Dayton Historical Society
There is an axiom about history being written by the victors, but in Dayton it seems historic preservation efforts were spawned by misfits. Make that “The Misfits” of movie fame, if you will.
Whatever stirred the originators of The Historical Society of Dayton ” and the secretary of the society says it was “The Misfits” buildings used during the 1960s filming ” this 16-year-old organization is now in the public eye itself.
Mabel Masterman, society secretary, nominated her group for 2008 Organization of the Year based on preservation efforts and related events.
Still, she recalls preservation of the dated movie set buildings used by Arthur Miller and his stars, Clark Gable and Marilyn Monroe, got the ball rolling when the society began.
“Since then,” she says, “the organization also oversees the 1875 firehouse/jail.”
She said the group, with about 40 active members and more than 100 on the mailing list, also has taken in hand the 1881 Carson and Colorado Railroad Depot.
That building, which became a residence in the 1930s, “can be restored to the original footprint” and used as a visitors/interpretive center.
In 1999, Masterman said, the society put on a Nevada Gold Discovery Sesquicentennial event.
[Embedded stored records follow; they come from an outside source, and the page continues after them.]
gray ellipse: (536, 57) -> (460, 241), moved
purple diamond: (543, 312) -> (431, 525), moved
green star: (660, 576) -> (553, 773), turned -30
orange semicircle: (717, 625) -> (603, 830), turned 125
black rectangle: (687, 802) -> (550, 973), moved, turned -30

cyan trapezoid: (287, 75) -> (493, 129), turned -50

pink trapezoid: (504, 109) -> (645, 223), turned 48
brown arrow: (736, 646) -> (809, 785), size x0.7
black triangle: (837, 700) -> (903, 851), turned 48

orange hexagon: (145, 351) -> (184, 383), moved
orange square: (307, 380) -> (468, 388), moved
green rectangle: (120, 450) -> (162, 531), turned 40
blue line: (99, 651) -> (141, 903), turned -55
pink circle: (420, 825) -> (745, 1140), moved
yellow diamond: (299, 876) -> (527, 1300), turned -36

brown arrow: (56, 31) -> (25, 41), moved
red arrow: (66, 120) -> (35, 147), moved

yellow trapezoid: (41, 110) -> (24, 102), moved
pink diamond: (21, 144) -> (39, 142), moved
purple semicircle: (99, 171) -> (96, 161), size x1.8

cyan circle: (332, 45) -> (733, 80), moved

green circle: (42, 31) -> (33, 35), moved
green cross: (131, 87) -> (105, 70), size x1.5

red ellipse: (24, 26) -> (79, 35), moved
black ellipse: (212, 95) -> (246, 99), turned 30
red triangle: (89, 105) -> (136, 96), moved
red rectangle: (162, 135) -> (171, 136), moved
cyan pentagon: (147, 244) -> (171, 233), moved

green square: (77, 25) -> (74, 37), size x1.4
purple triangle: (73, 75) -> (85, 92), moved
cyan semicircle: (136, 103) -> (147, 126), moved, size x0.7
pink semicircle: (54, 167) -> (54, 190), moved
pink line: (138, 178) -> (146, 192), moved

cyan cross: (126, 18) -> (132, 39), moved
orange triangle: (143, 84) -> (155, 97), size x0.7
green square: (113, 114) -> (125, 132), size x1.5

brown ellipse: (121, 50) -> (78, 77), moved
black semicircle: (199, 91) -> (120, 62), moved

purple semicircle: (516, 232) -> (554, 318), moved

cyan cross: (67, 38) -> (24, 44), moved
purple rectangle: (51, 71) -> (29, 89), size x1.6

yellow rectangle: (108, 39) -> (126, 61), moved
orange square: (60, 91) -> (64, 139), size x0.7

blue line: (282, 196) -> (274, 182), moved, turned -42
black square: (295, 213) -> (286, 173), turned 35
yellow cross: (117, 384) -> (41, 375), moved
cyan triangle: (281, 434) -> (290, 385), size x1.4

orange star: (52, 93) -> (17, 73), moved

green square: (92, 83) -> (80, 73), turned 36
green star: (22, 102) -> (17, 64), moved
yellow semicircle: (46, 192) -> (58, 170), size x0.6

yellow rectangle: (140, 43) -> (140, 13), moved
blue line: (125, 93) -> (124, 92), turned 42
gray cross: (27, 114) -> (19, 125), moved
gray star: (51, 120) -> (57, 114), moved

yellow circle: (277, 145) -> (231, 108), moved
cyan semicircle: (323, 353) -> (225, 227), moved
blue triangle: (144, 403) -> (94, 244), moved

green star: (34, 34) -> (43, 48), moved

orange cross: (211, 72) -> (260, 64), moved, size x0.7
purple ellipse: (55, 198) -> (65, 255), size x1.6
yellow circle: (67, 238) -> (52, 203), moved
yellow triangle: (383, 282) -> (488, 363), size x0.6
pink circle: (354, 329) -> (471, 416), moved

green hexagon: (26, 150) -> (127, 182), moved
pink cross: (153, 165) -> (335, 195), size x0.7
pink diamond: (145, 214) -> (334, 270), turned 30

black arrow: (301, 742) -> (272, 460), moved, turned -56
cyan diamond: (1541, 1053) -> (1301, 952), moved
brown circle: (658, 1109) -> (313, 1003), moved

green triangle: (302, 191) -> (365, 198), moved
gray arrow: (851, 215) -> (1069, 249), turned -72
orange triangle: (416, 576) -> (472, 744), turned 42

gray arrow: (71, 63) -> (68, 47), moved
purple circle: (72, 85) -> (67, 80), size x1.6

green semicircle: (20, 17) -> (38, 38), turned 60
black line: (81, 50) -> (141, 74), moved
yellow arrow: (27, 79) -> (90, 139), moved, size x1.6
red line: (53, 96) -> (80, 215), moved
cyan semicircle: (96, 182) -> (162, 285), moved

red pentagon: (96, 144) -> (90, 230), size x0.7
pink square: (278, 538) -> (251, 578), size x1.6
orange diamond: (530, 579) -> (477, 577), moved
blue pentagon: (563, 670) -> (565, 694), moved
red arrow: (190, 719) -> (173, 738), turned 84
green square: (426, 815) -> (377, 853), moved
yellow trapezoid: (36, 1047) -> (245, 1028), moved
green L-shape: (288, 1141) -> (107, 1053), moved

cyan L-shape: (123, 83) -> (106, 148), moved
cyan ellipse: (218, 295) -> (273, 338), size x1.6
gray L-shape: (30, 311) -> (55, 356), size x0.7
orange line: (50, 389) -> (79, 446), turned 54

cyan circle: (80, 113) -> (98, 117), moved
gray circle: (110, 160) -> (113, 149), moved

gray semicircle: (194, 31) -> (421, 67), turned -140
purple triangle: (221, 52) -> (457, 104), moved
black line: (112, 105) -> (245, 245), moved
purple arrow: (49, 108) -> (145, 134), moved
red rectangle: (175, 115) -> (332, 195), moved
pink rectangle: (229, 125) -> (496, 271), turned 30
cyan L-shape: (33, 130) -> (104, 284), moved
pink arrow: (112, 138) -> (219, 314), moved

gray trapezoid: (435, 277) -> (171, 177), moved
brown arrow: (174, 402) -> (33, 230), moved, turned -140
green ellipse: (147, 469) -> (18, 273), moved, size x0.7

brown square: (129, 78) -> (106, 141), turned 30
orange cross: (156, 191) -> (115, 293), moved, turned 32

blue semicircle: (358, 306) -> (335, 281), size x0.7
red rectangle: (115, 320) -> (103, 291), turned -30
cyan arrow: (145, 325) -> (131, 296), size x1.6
And a couple of years later, the Dayton Valley historical group put on a Founders’ Day Celebration.
Members help host educational/entertainment events keyed to historical themes, among them a special Halloween presentation in which participants portray early area residents of note. Also featured are periodic historical lectures at various venues.
Masterman, who is retired from Nevada Bell Telephone, said the society will unveil its first walking tour brochure at the Dayton Museum, 135 Shady Lane, in Dayton’s old town on July 2.
“We’re a small but extremely dedicated group,” she said.